Title: Beach Read
Author: Emily Henry
Genre: Contemporary, Romance
Purchase: Indigo (Affiliate link)
Summary:
A romance writer who no longer believes in love and a literary writer stuck in a rut engage in a summer-long challenge that may just upend everything they believe about happily ever afters.
Augustus Everett is an acclaimed author of literary fiction. January Andrews writes bestselling romance. When she pens a happily ever after, he kills off his entire cast.
They’re polar opposites.
In fact, the only thing they have in common is that for the next three months, they’re living in neighboring beach houses, broke, and bogged down with writer’s block.
Until, one hazy evening, one thing leads to another and they strike a deal designed to force them out of their creative ruts: Augustus will spend the summer writing something happy, and January will pen the next Great American Novel. She’ll take him on field trips worthy of any rom-com montage, and he’ll take her to interview surviving members of a backwoods death cult (obviously). Everyone will finish a book and no one will fall in love. Really.
What I thought I was getting: A light beach read summer romance, which would end HEA and I would recommend to friends as something to clear their minds.

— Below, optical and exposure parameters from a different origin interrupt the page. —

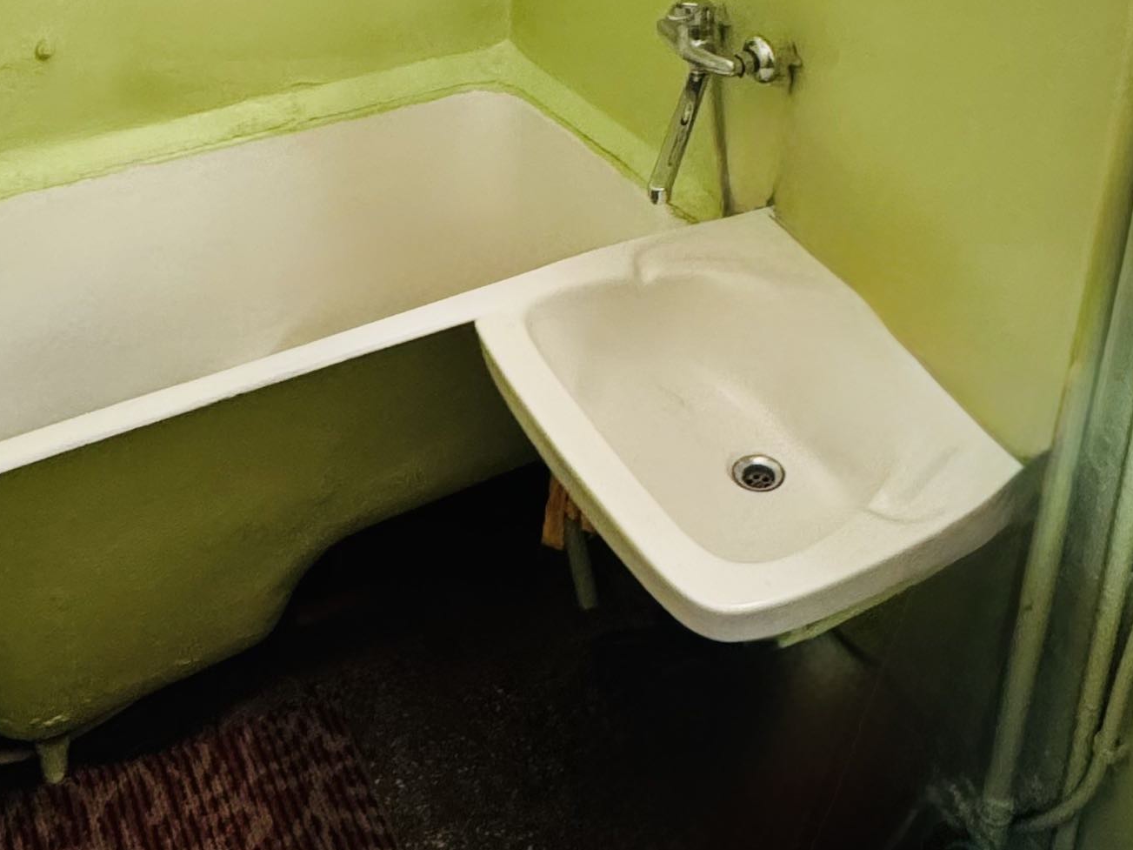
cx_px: 557
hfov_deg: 45.8
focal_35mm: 41
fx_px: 1342
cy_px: -101
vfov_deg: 31.0
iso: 400
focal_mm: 2.22
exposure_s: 1/50
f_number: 2.2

What I got: A deep read about two people near a beach, who are each going through their own complex troubled time. Both learning about themselves, and how they see the world, as well as present themselves to the world and wondering if they should be more or less of who they actually are. There is also some in-depth thoughts of how we see our families, and how things are not all they seem to be.

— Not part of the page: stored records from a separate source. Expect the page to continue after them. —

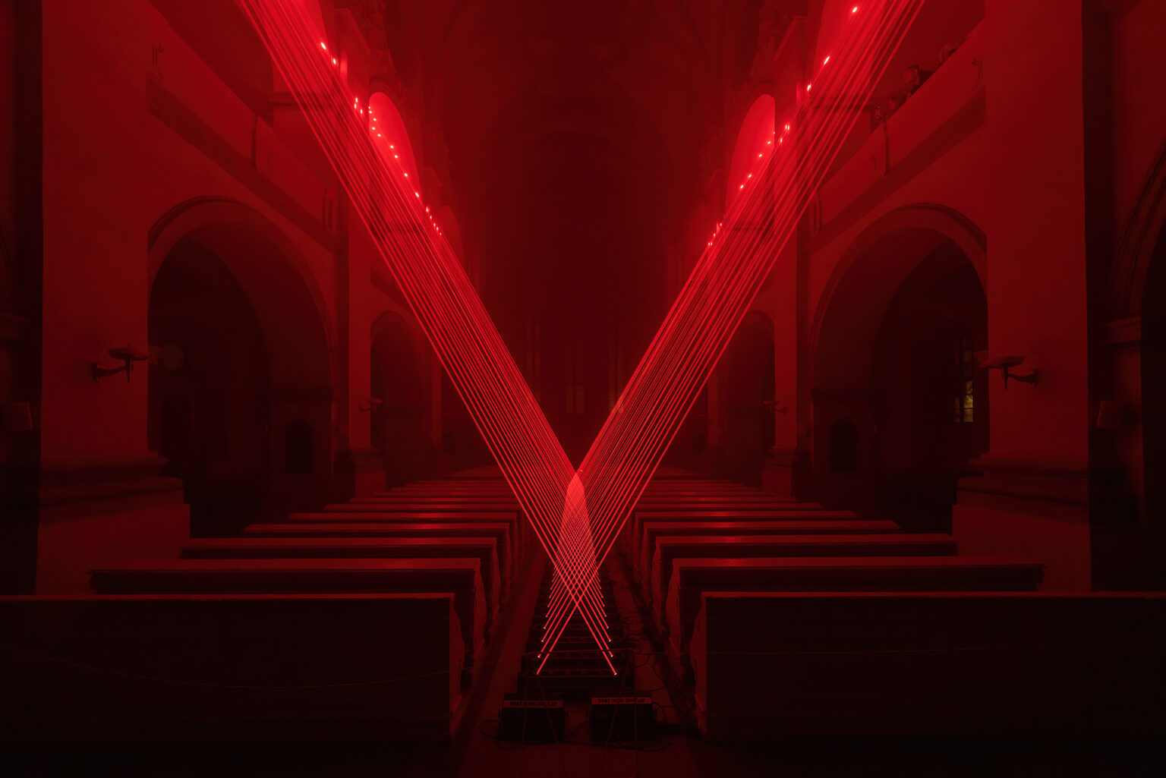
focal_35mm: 14
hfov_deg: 104.2
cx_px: 583
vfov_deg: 81.2
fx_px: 454
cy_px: 389
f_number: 2.5
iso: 3200
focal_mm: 14
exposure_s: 1/100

Did I love this book? God yes, again a library read that I will have to buy. I will visit these two characters again and again, and appreciate the depth of feeling in Emily Henry’s writing, because there is a lot of it. The way these two characters see each other, and think they see each other is truly complex, and doesn’t feel at all unrealistic the way some books do. They feel like people I could know, in my every day life. It’s good. It made me feel things, including a deep sadness that stuck with me as I turned the pages, thinking about my own life and experiences.